Ireland joins EU fibre broadband league table
Despite recent criticism, Ireland passes 1 per cent fibre penetration threshold
Plugged in: the Scandinavian/Baltic countries continue to lead the way in terms of the take-up of fibre broadband in Europe
Despite criticism of the Government’s broadband strategy, Ireland has joined a select group of European countries that have a minimum 1 per cent of households subscribing to 100 per cent fibre broadband services.
In a report, published by Europe’s fibre-to-the-home (FTTH) council, Ireland was included in a list of 23 EU states that had passed the 1 per cent fibre penetration threshold.
Significantly, the UK, which has similar broadband issues to Ireland, failed to make the grade but is expected to be included in the council’s list next year.
While many consumers here are sold fibre broadband products, most services still rely on the old copper connections when it comes to the “last hop”from the street cabinet to the user’s home.

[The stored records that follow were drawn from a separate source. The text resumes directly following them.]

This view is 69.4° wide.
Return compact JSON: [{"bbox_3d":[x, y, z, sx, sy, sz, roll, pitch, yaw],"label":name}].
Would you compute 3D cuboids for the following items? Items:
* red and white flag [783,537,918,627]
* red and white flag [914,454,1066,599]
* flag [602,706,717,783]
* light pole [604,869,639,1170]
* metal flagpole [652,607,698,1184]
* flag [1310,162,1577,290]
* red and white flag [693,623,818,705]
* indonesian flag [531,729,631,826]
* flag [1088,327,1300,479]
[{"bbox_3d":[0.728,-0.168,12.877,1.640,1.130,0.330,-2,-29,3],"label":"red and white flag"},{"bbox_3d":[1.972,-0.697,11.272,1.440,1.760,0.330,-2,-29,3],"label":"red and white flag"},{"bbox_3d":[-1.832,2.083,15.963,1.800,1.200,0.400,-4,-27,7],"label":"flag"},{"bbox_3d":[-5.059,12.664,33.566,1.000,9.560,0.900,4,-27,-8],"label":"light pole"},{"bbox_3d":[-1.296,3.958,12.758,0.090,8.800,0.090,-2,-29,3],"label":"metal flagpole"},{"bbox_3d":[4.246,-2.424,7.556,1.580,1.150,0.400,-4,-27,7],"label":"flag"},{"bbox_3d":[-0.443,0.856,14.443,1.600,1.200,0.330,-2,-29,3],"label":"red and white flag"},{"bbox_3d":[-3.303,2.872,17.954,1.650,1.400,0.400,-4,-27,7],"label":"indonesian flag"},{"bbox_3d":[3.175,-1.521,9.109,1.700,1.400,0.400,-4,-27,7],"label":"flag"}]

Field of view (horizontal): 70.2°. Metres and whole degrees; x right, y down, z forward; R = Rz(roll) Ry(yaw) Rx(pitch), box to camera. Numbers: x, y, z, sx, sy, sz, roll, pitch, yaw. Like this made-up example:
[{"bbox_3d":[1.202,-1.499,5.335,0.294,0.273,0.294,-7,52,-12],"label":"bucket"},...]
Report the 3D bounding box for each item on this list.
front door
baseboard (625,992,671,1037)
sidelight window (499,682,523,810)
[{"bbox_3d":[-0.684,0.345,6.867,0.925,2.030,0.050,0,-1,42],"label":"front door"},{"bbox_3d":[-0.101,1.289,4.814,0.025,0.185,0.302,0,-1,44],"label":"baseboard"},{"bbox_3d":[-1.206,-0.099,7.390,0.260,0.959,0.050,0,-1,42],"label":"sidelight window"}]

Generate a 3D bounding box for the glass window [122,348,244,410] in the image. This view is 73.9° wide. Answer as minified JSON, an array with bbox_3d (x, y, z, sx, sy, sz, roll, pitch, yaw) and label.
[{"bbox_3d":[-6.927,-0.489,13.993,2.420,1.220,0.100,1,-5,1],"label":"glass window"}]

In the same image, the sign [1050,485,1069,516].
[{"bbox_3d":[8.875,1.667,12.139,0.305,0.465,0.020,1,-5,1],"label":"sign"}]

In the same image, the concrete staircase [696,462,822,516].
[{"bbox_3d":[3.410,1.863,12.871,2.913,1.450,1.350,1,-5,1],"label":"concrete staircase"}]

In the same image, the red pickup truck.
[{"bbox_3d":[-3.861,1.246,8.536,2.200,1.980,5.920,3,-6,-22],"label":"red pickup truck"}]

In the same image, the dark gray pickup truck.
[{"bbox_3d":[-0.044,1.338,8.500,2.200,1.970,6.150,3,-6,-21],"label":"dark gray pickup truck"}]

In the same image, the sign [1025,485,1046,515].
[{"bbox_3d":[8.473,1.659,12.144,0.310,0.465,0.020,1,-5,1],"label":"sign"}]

Depending on the state of the copper, this can slow or even disrupt internet connectivity.
According to the FTTH Council’s 2018 Market Panorama report, Ireland had 30,000 pure fibre connections or household FTTH subscribers, up from 20,000 in June, making it the fastest growing broadband segment of the market here.
“The Irish Government has played a tremendous role in expanding superfast broadband networks across all areas of Ireland, although in recent times the need for adjustment of the tools being used to promote deployment have emerged,” the report said.
While acknowledging that Eir and ESB-Vodafone joint venture Siro’s recent exit from the Government’s National Broadband process, it said both companies were continuing their deployments of fibre access networks across the State and remain the most active investors in FTTH in Ireland, followed by Magnet Networks, Digiweb and Enet.
Siro, which is investing €450 million in a fibre network aimed at 50 regional towns in the Republic, attended the FTTH Council’s annual conference in Valencia, Spain last week, with chief executive Sean Atkinson taking part in a keynote operator-CEO panel, where he outlined the company’s fibre strategy in Ireland.
Enet, the company in pole position to win the Government’s rural broadband tender following the recent exit of Eir, is planning to build a new fibre network to connect the 542,000 rural households and businesses earmarked for state-subsidised broadband under the scheme.
While the plan is to connect all the households to high-speed broadband, running fibre to the final 5 to 10 per cent of homes, located in the most remote parts, is likely to be too costly and some form of wireless broadband is expected to be used to services these households.